When I was a Littlefoot growing up in western New York, my first sports hero was Mickey Mantle, who at the time played first base for the New York Yankees. (Papa Bigfoot would inform me that Mantle had spent most of his career in centerfield.) After visiting Kansas, I decided to continue southward to Commerce, Oklahoma to see Mantle's boyhood home, located at the corner of C and Quincy Streets. The front of the house, seen here, faces C Street.
Next to the house is a side yard and a barn, which served as a backstop when Mickey took batting practice. His right-throwing father Elvin "Mutt" Mantle and left-throwing grandfather Charles Mantle would pitch, thus training young Mickey to be a switch-hitter.
I walked down C Street a bit to get a shot showing how the house and the barn are located relative to each other.
The front of the house includes this plaque which has some information on Mantle's childhood. Although the house faces C Street, the plaque indicates that its address in on Quincy Street.

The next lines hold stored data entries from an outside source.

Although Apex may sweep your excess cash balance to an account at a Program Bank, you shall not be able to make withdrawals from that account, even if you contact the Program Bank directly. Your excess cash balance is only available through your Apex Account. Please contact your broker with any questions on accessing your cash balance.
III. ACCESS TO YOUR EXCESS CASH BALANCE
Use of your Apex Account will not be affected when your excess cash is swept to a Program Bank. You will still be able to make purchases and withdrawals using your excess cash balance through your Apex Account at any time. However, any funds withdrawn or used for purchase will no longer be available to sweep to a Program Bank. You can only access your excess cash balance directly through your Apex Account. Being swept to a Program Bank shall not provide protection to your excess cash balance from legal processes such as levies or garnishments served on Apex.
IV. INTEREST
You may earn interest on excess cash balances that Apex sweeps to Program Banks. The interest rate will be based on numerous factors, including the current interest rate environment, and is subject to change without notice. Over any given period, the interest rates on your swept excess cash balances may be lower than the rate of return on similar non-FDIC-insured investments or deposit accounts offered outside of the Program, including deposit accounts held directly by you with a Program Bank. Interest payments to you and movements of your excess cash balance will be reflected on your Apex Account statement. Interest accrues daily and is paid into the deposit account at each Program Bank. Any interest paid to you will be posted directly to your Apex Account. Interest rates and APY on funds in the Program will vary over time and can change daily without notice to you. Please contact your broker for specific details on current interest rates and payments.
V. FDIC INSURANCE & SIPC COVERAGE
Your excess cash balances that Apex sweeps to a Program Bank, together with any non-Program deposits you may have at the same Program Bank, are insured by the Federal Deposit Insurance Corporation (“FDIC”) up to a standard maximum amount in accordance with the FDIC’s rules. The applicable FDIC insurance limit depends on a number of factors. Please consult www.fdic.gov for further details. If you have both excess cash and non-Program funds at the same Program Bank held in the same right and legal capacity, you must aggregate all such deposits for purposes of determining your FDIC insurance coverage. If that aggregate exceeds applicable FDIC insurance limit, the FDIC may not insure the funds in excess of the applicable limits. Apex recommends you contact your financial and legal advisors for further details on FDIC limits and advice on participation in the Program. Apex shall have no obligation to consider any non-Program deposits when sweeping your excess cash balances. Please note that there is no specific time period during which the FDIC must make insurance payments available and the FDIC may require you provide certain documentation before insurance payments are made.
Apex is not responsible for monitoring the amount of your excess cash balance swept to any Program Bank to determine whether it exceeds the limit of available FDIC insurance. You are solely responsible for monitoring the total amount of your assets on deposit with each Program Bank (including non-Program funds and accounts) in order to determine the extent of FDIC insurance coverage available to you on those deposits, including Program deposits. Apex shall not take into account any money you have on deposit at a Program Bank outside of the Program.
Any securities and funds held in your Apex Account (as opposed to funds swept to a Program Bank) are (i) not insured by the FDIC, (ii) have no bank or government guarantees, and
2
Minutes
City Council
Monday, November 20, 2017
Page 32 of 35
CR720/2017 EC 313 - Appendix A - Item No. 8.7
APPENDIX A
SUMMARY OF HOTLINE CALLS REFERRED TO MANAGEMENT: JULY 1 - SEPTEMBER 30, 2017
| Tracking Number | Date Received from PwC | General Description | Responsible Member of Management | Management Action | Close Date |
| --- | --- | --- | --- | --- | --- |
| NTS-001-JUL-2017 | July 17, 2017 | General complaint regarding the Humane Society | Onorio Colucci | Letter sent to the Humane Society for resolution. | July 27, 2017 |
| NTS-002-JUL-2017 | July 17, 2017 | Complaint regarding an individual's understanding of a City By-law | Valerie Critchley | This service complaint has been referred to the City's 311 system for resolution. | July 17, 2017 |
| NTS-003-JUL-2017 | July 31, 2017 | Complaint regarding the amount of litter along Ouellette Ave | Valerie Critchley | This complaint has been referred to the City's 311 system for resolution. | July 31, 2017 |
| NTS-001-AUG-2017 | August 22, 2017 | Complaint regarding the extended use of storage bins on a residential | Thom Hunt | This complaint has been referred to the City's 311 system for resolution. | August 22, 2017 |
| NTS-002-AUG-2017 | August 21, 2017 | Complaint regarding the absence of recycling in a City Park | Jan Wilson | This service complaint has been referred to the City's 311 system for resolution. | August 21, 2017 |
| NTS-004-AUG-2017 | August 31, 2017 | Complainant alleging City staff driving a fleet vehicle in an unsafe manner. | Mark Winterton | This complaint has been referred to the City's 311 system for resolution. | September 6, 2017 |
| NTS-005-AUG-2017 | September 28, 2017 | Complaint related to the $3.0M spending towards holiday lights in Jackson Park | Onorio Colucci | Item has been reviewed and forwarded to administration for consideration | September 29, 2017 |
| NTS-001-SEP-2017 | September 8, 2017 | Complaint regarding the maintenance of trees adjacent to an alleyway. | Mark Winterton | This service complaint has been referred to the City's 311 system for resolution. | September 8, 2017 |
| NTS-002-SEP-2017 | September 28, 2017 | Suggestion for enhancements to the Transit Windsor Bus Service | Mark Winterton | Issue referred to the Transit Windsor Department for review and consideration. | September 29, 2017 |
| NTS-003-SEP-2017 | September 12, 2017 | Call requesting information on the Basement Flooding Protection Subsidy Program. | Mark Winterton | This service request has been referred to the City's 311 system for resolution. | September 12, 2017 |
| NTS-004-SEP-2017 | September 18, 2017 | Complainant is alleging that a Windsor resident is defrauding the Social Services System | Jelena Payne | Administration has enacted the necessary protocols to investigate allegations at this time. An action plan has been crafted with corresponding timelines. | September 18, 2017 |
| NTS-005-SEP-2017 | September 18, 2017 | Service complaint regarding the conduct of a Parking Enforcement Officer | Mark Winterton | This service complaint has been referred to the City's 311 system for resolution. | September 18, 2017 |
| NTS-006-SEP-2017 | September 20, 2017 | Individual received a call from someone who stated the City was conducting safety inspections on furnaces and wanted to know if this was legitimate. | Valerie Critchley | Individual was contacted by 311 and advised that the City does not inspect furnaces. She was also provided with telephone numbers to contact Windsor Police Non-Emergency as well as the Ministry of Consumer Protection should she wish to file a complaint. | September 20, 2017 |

Before leaving, I took a shot of the house from the corner of the two streets. The front and both sides each include a door.
A few blocks north of the Mantle childhood home, along Main Street, is the one and only Dairy King, from which I purchased a couple of snacks. To protect the innocent, I edited out the red car's license plate.
Before leaving town, I stopped in at Commerce High School, from which Mantle graduated in 1949, to take a picture of his statue.
For more on Mickey Mantle's boyhood home, go to Atlas Obscura, Roadside America, Changes In Longitude and Visit Miami Oklahoma. (Miami, OK is a few miles south of Commerce. I did not continue to Miami but instead turned back northward. According to a YouTube video I once watched, the final "i" in this Miami is pronounced "uh" instead of "ee" like the city in Florida.)